=== Material for this task ===
>>>>>
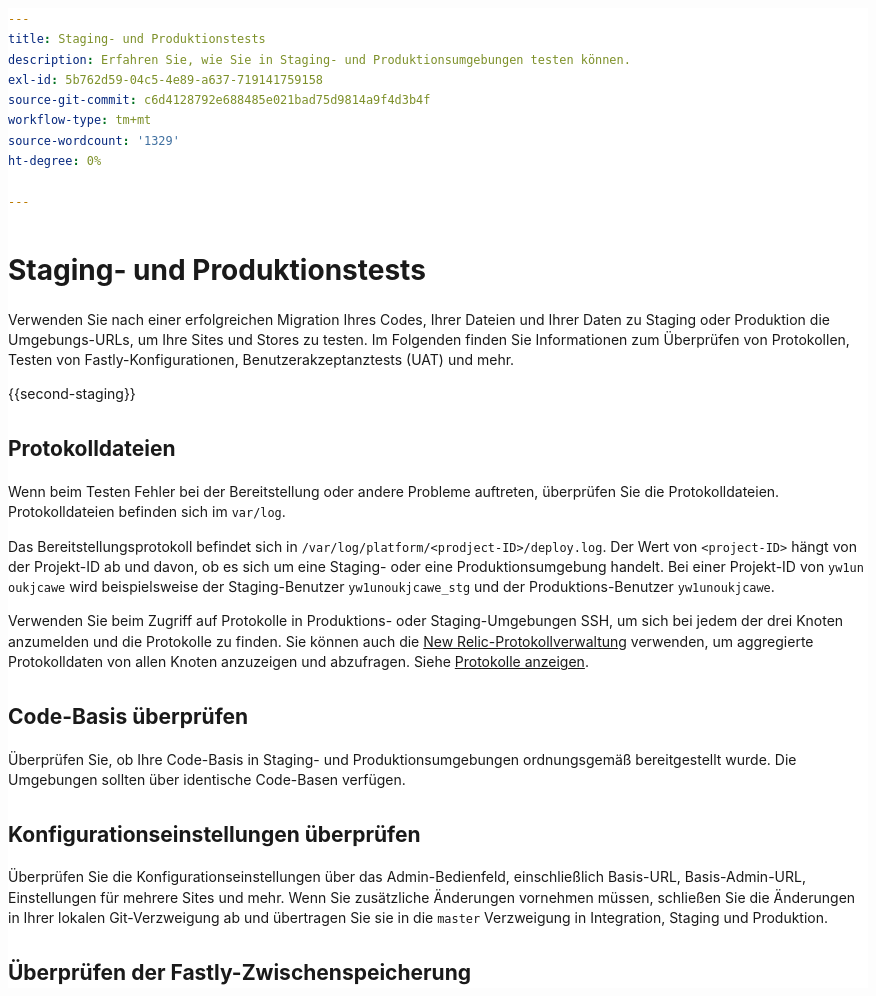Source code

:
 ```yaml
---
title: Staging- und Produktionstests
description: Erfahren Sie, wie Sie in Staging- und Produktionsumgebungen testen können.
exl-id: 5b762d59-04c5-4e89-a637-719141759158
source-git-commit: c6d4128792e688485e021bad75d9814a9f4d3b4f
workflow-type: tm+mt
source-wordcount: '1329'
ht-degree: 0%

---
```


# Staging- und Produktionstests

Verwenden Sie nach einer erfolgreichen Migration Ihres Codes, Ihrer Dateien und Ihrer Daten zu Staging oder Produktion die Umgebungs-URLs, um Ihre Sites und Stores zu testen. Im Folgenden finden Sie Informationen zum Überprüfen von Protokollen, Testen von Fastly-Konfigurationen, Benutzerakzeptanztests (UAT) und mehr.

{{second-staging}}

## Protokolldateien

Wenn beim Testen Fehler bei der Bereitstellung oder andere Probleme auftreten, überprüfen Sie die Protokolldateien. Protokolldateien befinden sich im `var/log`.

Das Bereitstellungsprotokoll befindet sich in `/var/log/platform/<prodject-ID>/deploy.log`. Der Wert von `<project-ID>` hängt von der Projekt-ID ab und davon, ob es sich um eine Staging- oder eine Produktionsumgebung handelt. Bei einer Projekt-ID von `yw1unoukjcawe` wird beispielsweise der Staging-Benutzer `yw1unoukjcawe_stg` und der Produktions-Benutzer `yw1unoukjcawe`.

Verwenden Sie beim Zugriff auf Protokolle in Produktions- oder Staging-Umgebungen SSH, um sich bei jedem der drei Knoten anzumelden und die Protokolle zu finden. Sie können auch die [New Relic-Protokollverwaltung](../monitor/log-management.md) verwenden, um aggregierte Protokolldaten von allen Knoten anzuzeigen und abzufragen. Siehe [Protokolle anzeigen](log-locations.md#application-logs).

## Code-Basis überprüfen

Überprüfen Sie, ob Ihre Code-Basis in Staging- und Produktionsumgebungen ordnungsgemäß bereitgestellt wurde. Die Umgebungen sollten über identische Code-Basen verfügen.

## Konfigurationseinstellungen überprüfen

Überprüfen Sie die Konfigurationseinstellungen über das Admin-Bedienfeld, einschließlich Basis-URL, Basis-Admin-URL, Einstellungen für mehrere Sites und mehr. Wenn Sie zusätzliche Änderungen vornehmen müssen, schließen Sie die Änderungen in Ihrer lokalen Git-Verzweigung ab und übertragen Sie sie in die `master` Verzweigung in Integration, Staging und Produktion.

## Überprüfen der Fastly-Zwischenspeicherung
<<<<<
>>>>>
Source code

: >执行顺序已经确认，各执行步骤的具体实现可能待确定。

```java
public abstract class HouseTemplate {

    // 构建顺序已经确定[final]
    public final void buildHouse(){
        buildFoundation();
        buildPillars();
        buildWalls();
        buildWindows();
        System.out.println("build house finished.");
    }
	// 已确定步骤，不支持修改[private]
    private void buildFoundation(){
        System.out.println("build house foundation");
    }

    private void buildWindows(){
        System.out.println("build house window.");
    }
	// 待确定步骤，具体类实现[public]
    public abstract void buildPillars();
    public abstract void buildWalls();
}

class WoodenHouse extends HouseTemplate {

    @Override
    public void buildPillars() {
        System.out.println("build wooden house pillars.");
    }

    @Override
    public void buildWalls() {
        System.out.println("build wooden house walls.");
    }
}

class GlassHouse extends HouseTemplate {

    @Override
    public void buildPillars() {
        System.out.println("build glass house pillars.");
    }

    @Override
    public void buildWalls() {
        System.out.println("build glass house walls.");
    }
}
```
<<<<<
=== Task to complete ===
List each line of the records that holds the string "Fastly".

=== Solution below ===
Verwenden Sie nach einer erfolgreichen Migration Ihres Codes, Ihrer Dateien und Ihrer Daten zu Staging oder Produktion die Umgebungs-URLs, um Ihre Sites und Stores zu testen. Im Folgenden finden Sie Informationen zum Überprüfen von Protokollen, Testen von Fastly-Konfigurationen, Benutzerakzeptanztests (UAT) und mehr.
## Überprüfen der Fastly-Zwischenspeicherung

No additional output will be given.